Yeah, it’s fun. It’s a cover band with just some friends and really good musicians that I know in LA. We actually got that together right before I started playing with Foreigner and the concept was to do covers and just drink beer but to play classic stuff and more like contemporary rock stuff. So we do a mixture of the two and that’s good for me because I get to play different sonic pallets, work with different sonic pallets on different kinds of songs like Radiohead and stuff like that, more textural stuff which really doesn’t apply to Foreigner. So for me, when I go home I do a couple gigs with them and it’s very cleansing and really very fun. They’re great musicians.
When you’re at home and away from Foreigner, do you write a lot of songs?
No, not as much. That started happening more lately but I really stopped doing that it seems for the first couple of years with Foreigner. I was just really enjoying playing these songs and trying to get better at being a rock guitar player. So I didn’t write for a while but I started to again recently.
Any chance of a solo album?
I’d never say never but there’s not an immediate plan. There’re certain groups of people that tell me to do it all the time but, you know (laughs).
I guess you’ve got to follow your gut
Yeah and you have to have a vision and I don’t want to do something gratuitous. I’d like to have a clear vision that is well inspired. I mean, what am I going to say on guitar that other people aren’t saying, at least as good as I am. So it could happen.
Tell me about your guitar. What kind do you play and why do you play that particular brand?
In this band, it’s more I’m trying to achieve the Foreigner sound, which most of the time is a Gibson Les Paul or Gibson guitars with humbuckers. It’s kind of like Mick’s sound. But I have lots of guitars at home and I enjoy pulling out all different kinds of guitars to get all different kinds of sounds. I have probably like forty different guitars that do different things. But for Foreigner, it’s a very specific sound so I’m always trying to honor that and that’s usually a Les Paul.

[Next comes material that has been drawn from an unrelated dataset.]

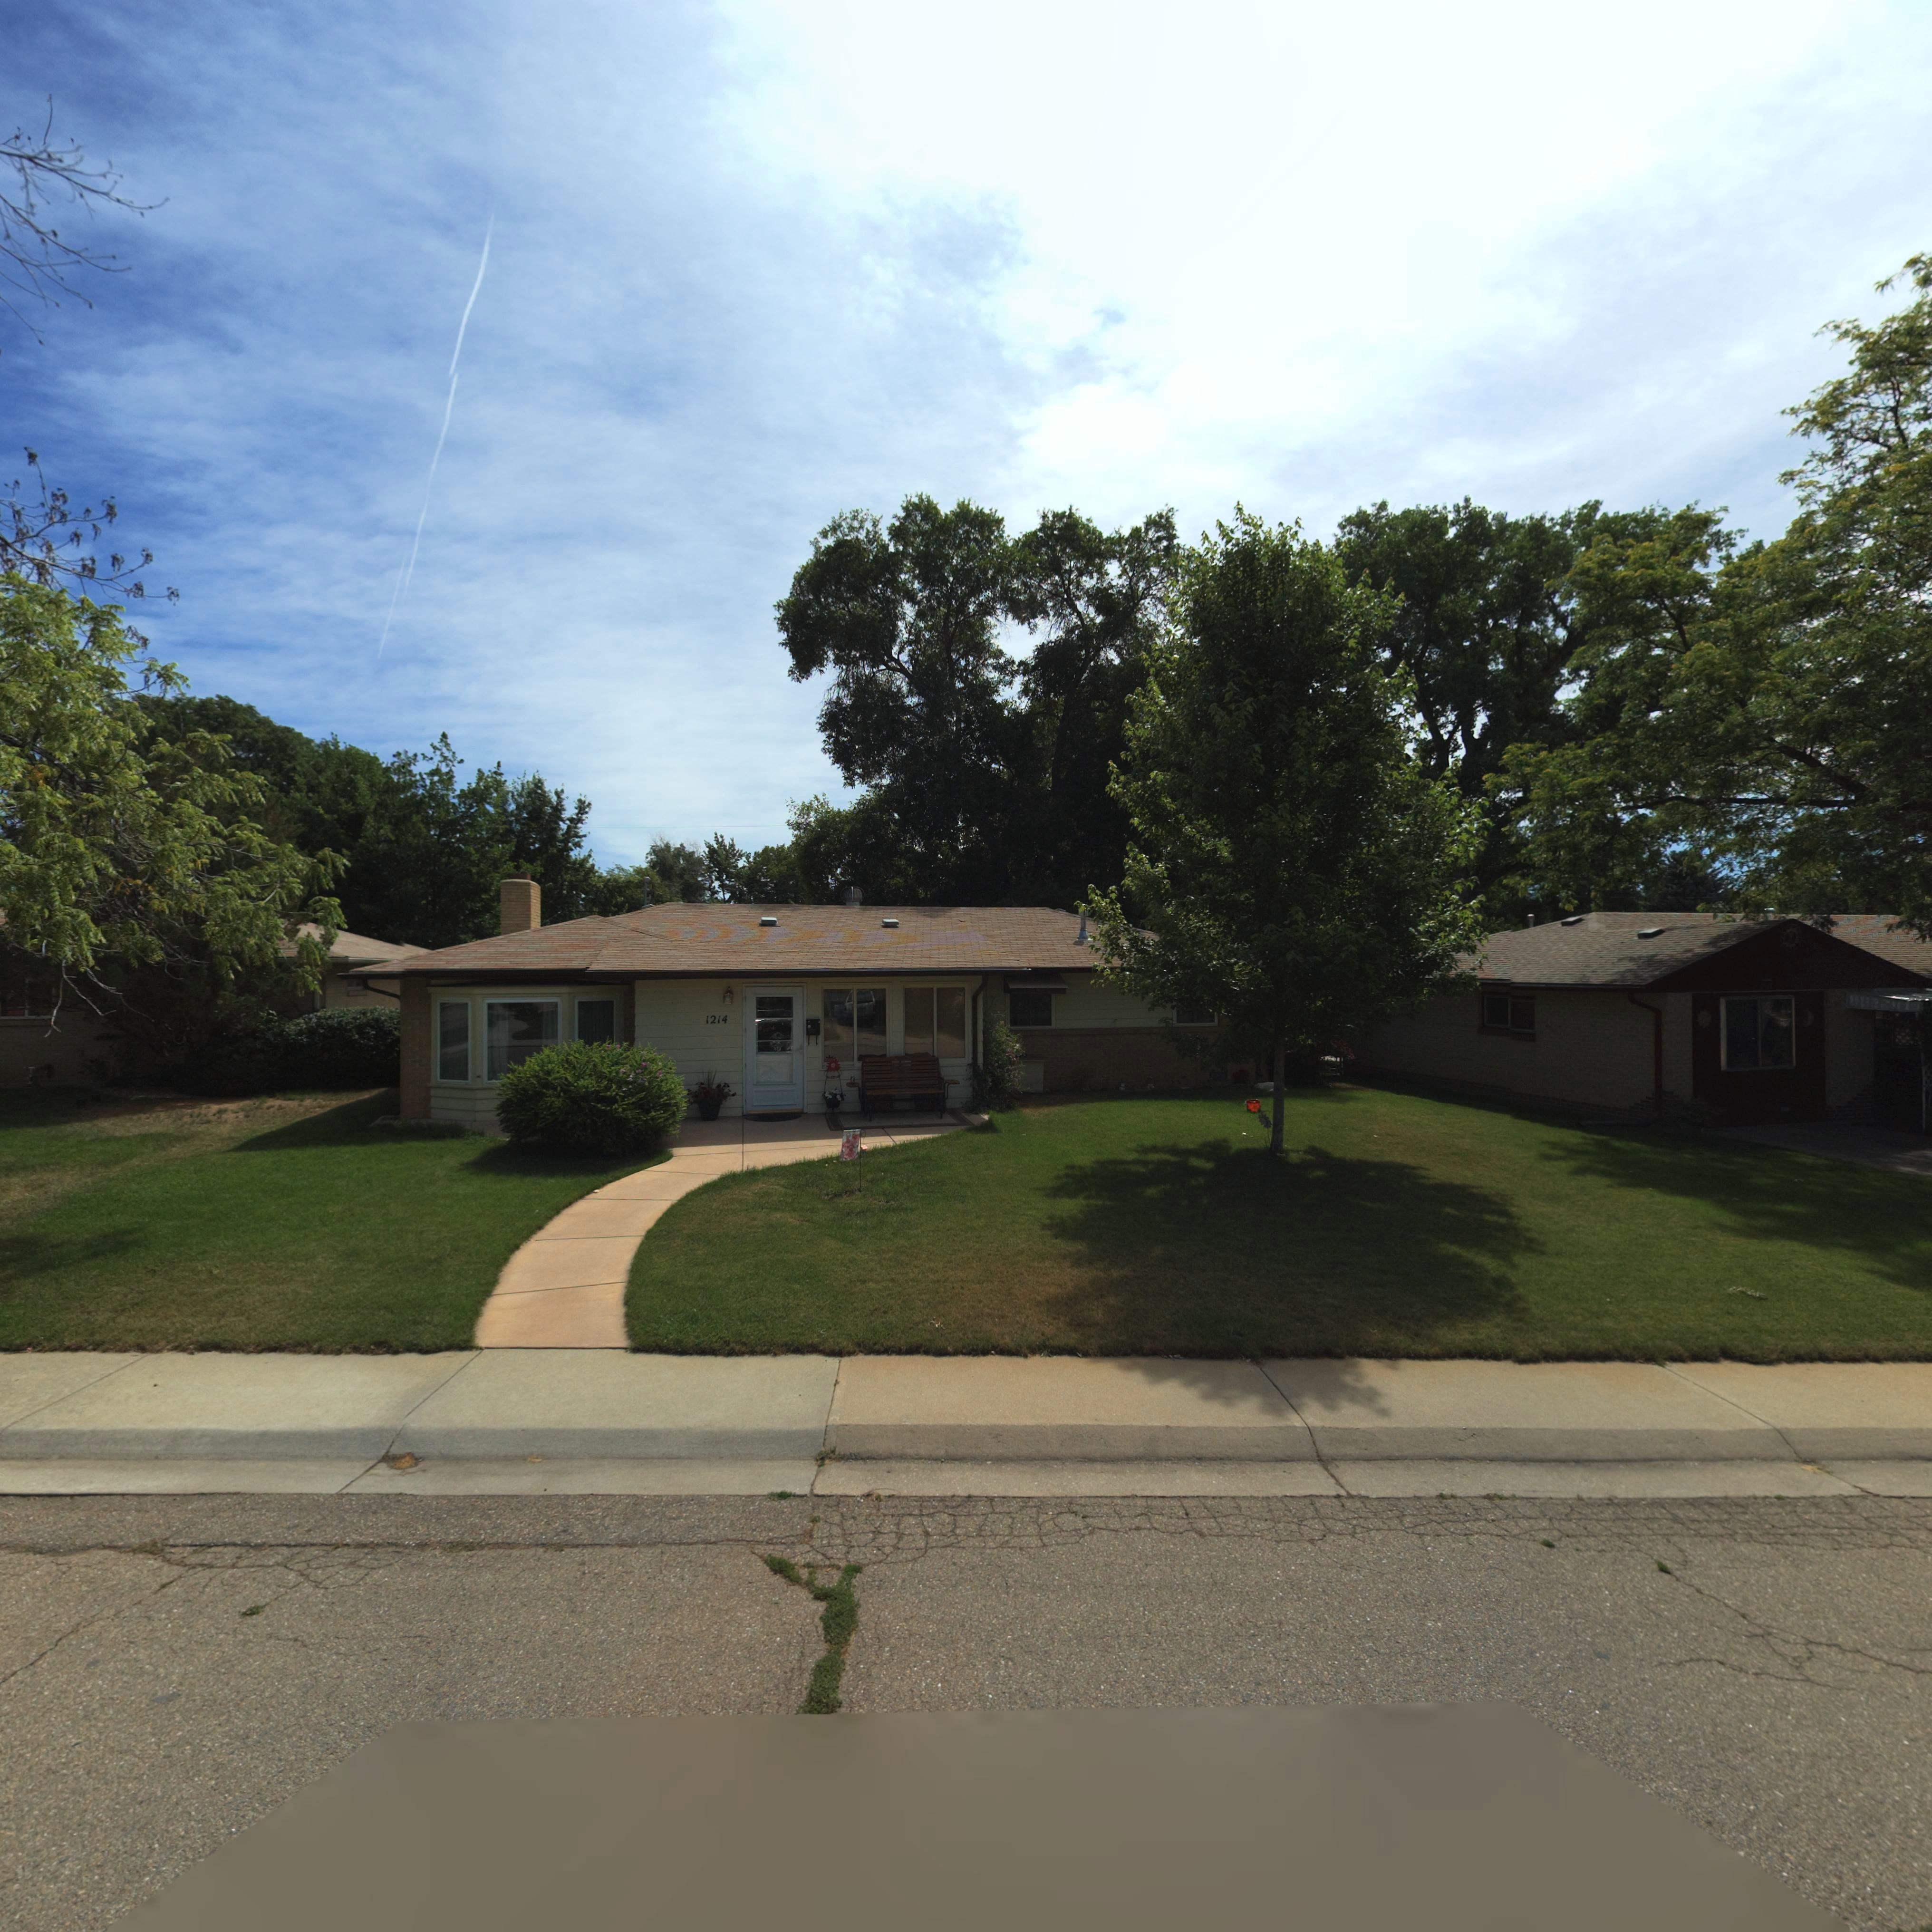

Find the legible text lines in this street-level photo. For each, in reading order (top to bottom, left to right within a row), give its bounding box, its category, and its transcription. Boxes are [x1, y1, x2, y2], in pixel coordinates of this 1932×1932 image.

[705, 1014, 727, 1024] StreetNumber: 1214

When you were a kid, what was your dream guitar?
A Les Paul (laughs) Totally, cause you’d see Jimmy Page and Pete Townshend.
What’s your favorite Led Zeppelin song?
That’s impossible, wow, that’s just impossible. I couldn’t even begin to say. It’s like asking what your favorite Beatles song is.
Okay if we pop on Led Zeppelin right now, what are you going to play first?
I’d probably put on something not too intense. Maybe something off Led Zeppelin III, like “Tangerine” or “That’s The Way.”
If you had to pick one word that sums up Foreigner, what word would that be?
Quality. I think the songs are of the highest quality and those recordings and the performances on them, vocally and musically, are incredible. And I think today everyone continues to keep the quality high, the quality of the performances. The songs are there, they’re done, the template is there. Now, it’s just on a daily basis making sure they get presented in a worthy fashion. So yeah, quality.